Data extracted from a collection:
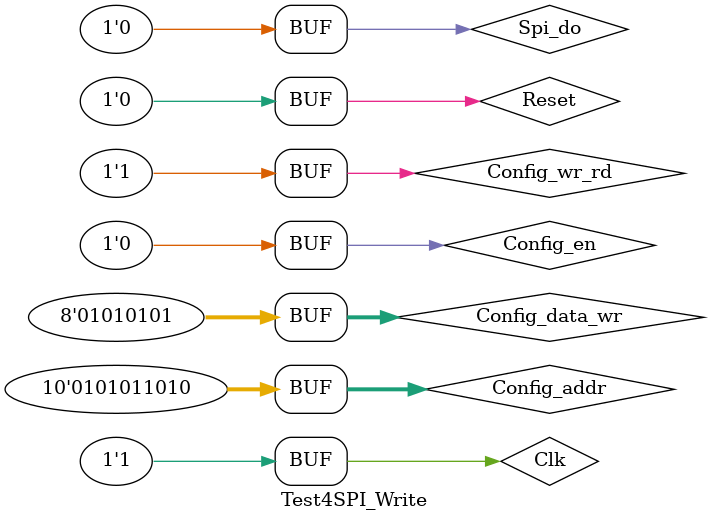
<source format=v>
`timescale 1ns / 1ps


module Test4SPI_Write(

    );
//* Inputs
reg           Clk;
reg           Reset;
reg           Config_en;          //* High active pluse to start the SPI operation, be sure to hold several clock cycles
reg           Config_wr_rd;       //* 1'b1: Write, 1'b0: Read
reg  [9:0]    Config_addr;        //* Address which is writed to AD80305
reg  [7:0]    Config_data_wr;     //* Data which is writed to AD80305
reg           Spi_do;             //* AD80305 SPI DO interface
        
//* Outputs
wire [7:0]    Config_data_rd;    //* Data which is readed from AD80305
wire          Config_done;       //* ACK signal, told the interface module that the "Write" or "Read" operation is done
wire          Spi_enb;           //* AD80305 SPI ENB interface
wire          Spi_clk;           //* AD80305 SPI CLK interface
wire          Spi_di;            //* AD80305 SPI DI interface
       
// Initail for Clk & Reset
initial begin
// Initialize Inputs
    Clk = 0;
    Reset = 0;
                          
    Config_en = 0;
    Config_wr_rd = 1'b1;
    Config_addr = 10'h015A;
    Config_data_wr = 8'h55;
    Spi_do = 0;
                          
// Wait 100 ns for global reset to finish
    #100;
                          
    Reset = 1;
    #10 Reset = 0;
    Config_en = 1;
    #10 Config_en = 0;                     
end
               
always begin
    #1 Clk = 0;
    #1 Clk = 1;
end
               
AD80305_SPI_READ_WRITE U_SPI_READ_WRITE
(
                   //* Inputs
                   .Clk             ( Clk               ),
                   .Reset           ( Reset             ),
                   .Config_en       ( Config_en         ),            //* High active pluse to start the SPI operation, be sure to hold several clock cycles
                   .Config_wr_rd    ( Config_wr_rd      ),        //* 1'b1: Write, 1'b0: Read
                   .Config_addr     ( Config_addr       ),        //* Address which is writed to AD80305
                   .Config_data_wr  ( Config_data_wr    ),        //* Data which is writed to AD80305
                   .Spi_do          ( Spi_do            ),                //* AD80305 SPI DO interface
                   
                   //* Outputs
                   .Config_data_rd  ( Config_data_rd    ),        //* Data which is readed from AD80305
                   .Config_done     ( Config_done       ),        //* ACK signal, told the interface module that the "Write" or "Read" operation is done
                   .Spi_enb         ( Spi_enb           ),            //* AD80305 SPI ENB interface
                   .Spi_clk         ( Spi_clk           ),            //* AD80305 SPI CLK interface
                   .Spi_di          ( Spi_di            )                //* AD80305 SPI DI interface
);

endmodule

</source>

▶ What the task requires:
What is the number of lines in these entries that hold "told"? Reply with the figure alone.

▶ Response to the exercise:
2